I've been getting a lot of questions and comments lately about municipalities and bankruptcy. As some readers may recall, in 2010, I pressed our then-finance director to please address just what bankruptcy in a municipal setting is all about (I should add that there was extreme reluctance from pretty much all corners to entertain such a question but that's another story - my point was that people needed to be aware of what we were looking at when we looked over the cliff). I never believed that I would contribute to any decisions that would in fact lead Pepper Pike into bankruptcy, but as a former director of risk management, this is what you do - you need to know.

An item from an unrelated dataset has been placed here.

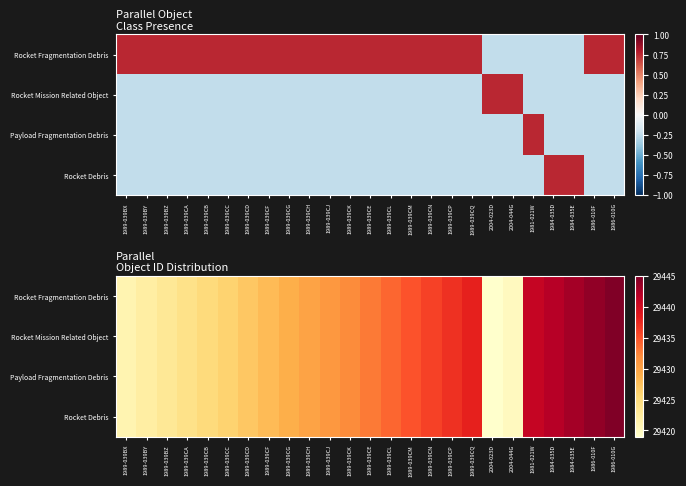

What is the approximate value of Rocket Mission Related Object at 1986-010F, to the nearest 5?

29445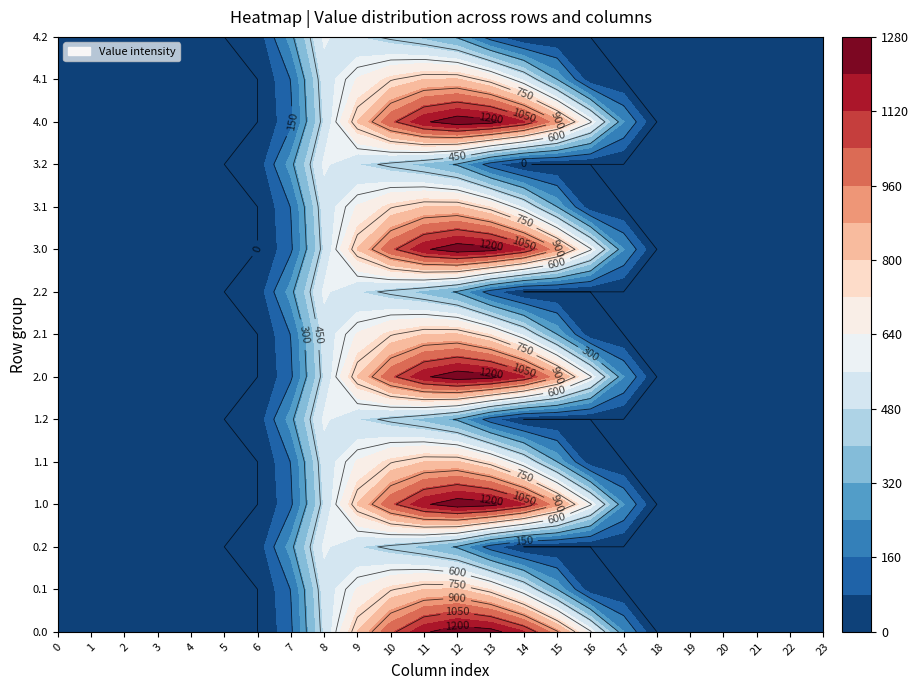

What is the difference between the 3.0 values at 1 and 17?

243.5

My responses, this year, have all been that there are many circumstances that must exist for bankruptcy to end up being the option chosen by (or forced on) a municipality and that the examples we're seeing in the news are not comparable to Pepper Pike, for many reasons, despite any similarities people may seem to recognize. This article which I just read today, "Surviving California Municipal Bankruptcies," is a good primer on just how it happens, and how it can be prevented. And I've kept an eye on this community for a while - San Carlos - because I listened into a shared services webinar they did a few months ago about all the steps they've taken to maintain service provision and not go near bankrupt.
With the switch to Beachwood for Pepper Pike dispatch starting yesterday, we're well on our way to learning from examples like San Carlos - and that's a good thing.